RECORDS TO USE:
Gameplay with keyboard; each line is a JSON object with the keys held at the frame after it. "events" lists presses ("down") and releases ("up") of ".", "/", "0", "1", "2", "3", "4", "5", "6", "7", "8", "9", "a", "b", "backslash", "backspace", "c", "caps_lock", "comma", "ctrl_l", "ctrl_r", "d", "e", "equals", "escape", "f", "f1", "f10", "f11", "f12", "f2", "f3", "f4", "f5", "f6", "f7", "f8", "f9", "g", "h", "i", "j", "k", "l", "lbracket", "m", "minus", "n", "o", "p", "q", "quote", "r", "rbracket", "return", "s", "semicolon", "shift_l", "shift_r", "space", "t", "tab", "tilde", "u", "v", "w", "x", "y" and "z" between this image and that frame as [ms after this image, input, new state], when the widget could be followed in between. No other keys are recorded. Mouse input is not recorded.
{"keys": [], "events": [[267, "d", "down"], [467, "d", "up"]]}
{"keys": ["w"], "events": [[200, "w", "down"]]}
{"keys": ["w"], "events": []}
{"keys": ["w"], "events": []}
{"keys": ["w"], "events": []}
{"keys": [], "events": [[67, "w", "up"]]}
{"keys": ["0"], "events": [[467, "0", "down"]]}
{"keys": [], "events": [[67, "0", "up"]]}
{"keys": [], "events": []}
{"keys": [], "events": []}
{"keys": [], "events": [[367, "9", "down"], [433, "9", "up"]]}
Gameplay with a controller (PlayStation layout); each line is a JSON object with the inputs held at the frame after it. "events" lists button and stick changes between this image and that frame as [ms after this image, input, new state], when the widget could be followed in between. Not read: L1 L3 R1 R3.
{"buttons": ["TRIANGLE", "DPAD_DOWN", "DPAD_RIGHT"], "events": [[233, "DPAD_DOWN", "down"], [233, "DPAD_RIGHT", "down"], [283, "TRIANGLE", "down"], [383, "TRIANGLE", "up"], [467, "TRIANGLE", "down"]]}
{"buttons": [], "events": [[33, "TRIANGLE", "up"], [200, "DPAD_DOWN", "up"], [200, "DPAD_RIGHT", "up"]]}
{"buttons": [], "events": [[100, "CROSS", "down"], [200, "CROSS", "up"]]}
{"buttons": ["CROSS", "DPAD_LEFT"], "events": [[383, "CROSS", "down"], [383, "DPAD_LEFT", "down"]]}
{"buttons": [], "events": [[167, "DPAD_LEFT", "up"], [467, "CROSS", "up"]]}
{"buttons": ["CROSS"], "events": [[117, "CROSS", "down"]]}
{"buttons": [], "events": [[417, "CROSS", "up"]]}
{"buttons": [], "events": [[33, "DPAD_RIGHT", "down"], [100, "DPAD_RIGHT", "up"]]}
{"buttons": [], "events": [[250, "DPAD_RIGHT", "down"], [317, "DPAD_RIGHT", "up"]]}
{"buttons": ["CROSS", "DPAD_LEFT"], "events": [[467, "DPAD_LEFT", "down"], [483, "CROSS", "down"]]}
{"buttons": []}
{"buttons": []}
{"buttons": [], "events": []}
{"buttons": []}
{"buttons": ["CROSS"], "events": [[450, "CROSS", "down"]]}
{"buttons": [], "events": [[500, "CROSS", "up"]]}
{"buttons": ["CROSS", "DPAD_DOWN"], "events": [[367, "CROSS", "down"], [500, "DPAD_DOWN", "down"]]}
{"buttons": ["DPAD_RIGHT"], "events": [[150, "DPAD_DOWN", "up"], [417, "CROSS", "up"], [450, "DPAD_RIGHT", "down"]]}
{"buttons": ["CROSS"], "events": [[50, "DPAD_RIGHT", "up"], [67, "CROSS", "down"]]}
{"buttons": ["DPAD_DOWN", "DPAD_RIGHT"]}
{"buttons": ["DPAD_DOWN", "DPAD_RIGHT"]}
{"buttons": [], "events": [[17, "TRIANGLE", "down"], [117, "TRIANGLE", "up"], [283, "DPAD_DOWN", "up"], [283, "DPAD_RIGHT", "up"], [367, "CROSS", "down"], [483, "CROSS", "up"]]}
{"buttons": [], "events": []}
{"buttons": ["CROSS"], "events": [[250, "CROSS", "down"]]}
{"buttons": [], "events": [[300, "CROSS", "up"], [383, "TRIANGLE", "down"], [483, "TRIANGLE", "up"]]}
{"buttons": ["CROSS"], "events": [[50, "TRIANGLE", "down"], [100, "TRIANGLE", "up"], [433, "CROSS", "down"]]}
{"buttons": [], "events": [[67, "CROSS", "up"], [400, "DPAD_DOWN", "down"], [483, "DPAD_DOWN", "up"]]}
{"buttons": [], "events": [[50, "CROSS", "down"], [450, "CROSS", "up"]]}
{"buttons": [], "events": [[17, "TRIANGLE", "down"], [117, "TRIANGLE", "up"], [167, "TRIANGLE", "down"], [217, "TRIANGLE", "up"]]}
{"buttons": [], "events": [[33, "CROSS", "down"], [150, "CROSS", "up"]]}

TO DO:
From beginning to end, the data must be duplicated exactly.

EXERCISE ANSWER:
Gameplay with keyboard; each line is a JSON object with the keys held at the frame after it. "events" lists presses ("down") and releases ("up") of ".", "/", "0", "1", "2", "3", "4", "5", "6", "7", "8", "9", "a", "b", "backslash", "backspace", "c", "caps_lock", "comma", "ctrl_l", "ctrl_r", "d", "e", "equals", "escape", "f", "f1", "f10", "f11", "f12", "f2", "f3", "f4", "f5", "f6", "f7", "f8", "f9", "g", "h", "i", "j", "k", "l", "lbracket", "m", "minus", "n", "o", "p", "q", "quote", "r", "rbracket", "return", "s", "semicolon", "shift_l", "shift_r", "space", "t", "tab", "tilde", "u", "v", "w", "x", "y" and "z" between this image and that frame as [ms after this image, input, new state], when the widget could be followed in between. No other keys are recorded. Mouse input is not recorded.
{"keys": [], "events": [[267, "d", "down"], [467, "d", "up"]]}
{"keys": ["w"], "events": [[200, "w", "down"]]}
{"keys": ["w"], "events": []}
{"keys": ["w"], "events": []}
{"keys": ["w"], "events": []}
{"keys": [], "events": [[67, "w", "up"]]}
{"keys": ["0"], "events": [[467, "0", "down"]]}
{"keys": [], "events": [[67, "0", "up"]]}
{"keys": [], "events": []}
{"keys": [], "events": []}
{"keys": [], "events": [[367, "9", "down"], [433, "9", "up"]]}
Gameplay with a controller (PlayStation layout); each line is a JSON object with the inputs held at the frame after it. "events" lists button and stick changes between this image and that frame as [ms after this image, input, new state], when the widget could be followed in between. Not read: L1 L3 R1 R3.
{"buttons": ["TRIANGLE", "DPAD_DOWN", "DPAD_RIGHT"], "events": [[233, "DPAD_DOWN", "down"], [233, "DPAD_RIGHT", "down"], [283, "TRIANGLE", "down"], [383, "TRIANGLE", "up"], [467, "TRIANGLE", "down"]]}
{"buttons": [], "events": [[33, "TRIANGLE", "up"], [200, "DPAD_DOWN", "up"], [200, "DPAD_RIGHT", "up"]]}
{"buttons": [], "events": [[100, "CROSS", "down"], [200, "CROSS", "up"]]}
{"buttons": ["CROSS", "DPAD_LEFT"], "events": [[383, "CROSS", "down"], [383, "DPAD_LEFT", "down"]]}
{"buttons": [], "events": [[167, "DPAD_LEFT", "up"], [467, "CROSS", "up"]]}
{"buttons": ["CROSS"], "events": [[117, "CROSS", "down"]]}
{"buttons": [], "events": [[417, "CROSS", "up"]]}
{"buttons": [], "events": [[33, "DPAD_RIGHT", "down"], [100, "DPAD_RIGHT", "up"]]}
{"buttons": [], "events": [[250, "DPAD_RIGHT", "down"], [317, "DPAD_RIGHT", "up"]]}
{"buttons": ["CROSS", "DPAD_LEFT"], "events": [[467, "DPAD_LEFT", "down"], [483, "CROSS", "down"]]}
{"buttons": []}
{"buttons": []}
{"buttons": [], "events": []}
{"buttons": []}
{"buttons": ["CROSS"], "events": [[450, "CROSS", "down"]]}
{"buttons": [], "events": [[500, "CROSS", "up"]]}
{"buttons": ["CROSS", "DPAD_DOWN"], "events": [[367, "CROSS", "down"], [500, "DPAD_DOWN", "down"]]}
{"buttons": ["DPAD_RIGHT"], "events": [[150, "DPAD_DOWN", "up"], [417, "CROSS", "up"], [450, "DPAD_RIGHT", "down"]]}
{"buttons": ["CROSS"], "events": [[50, "DPAD_RIGHT", "up"], [67, "CROSS", "down"]]}
{"buttons": ["DPAD_DOWN", "DPAD_RIGHT"]}
{"buttons": ["DPAD_DOWN", "DPAD_RIGHT"]}
{"buttons": [], "events": [[17, "TRIANGLE", "down"], [117, "TRIANGLE", "up"], [283, "DPAD_DOWN", "up"], [283, "DPAD_RIGHT", "up"], [367, "CROSS", "down"], [483, "CROSS", "up"]]}
{"buttons": [], "events": []}
{"buttons": ["CROSS"], "events": [[250, "CROSS", "down"]]}
{"buttons": [], "events": [[300, "CROSS", "up"], [383, "TRIANGLE", "down"], [483, "TRIANGLE", "up"]]}
{"buttons": ["CROSS"], "events": [[50, "TRIANGLE", "down"], [100, "TRIANGLE", "up"], [433, "CROSS", "down"]]}
{"buttons": [], "events": [[67, "CROSS", "up"], [400, "DPAD_DOWN", "down"], [483, "DPAD_DOWN", "up"]]}
{"buttons": [], "events": [[50, "CROSS", "down"], [450, "CROSS", "up"]]}
{"buttons": [], "events": [[17, "TRIANGLE", "down"], [117, "TRIANGLE", "up"], [167, "TRIANGLE", "down"], [217, "TRIANGLE", "up"]]}
{"buttons": [], "events": [[33, "CROSS", "down"], [150, "CROSS", "up"]]}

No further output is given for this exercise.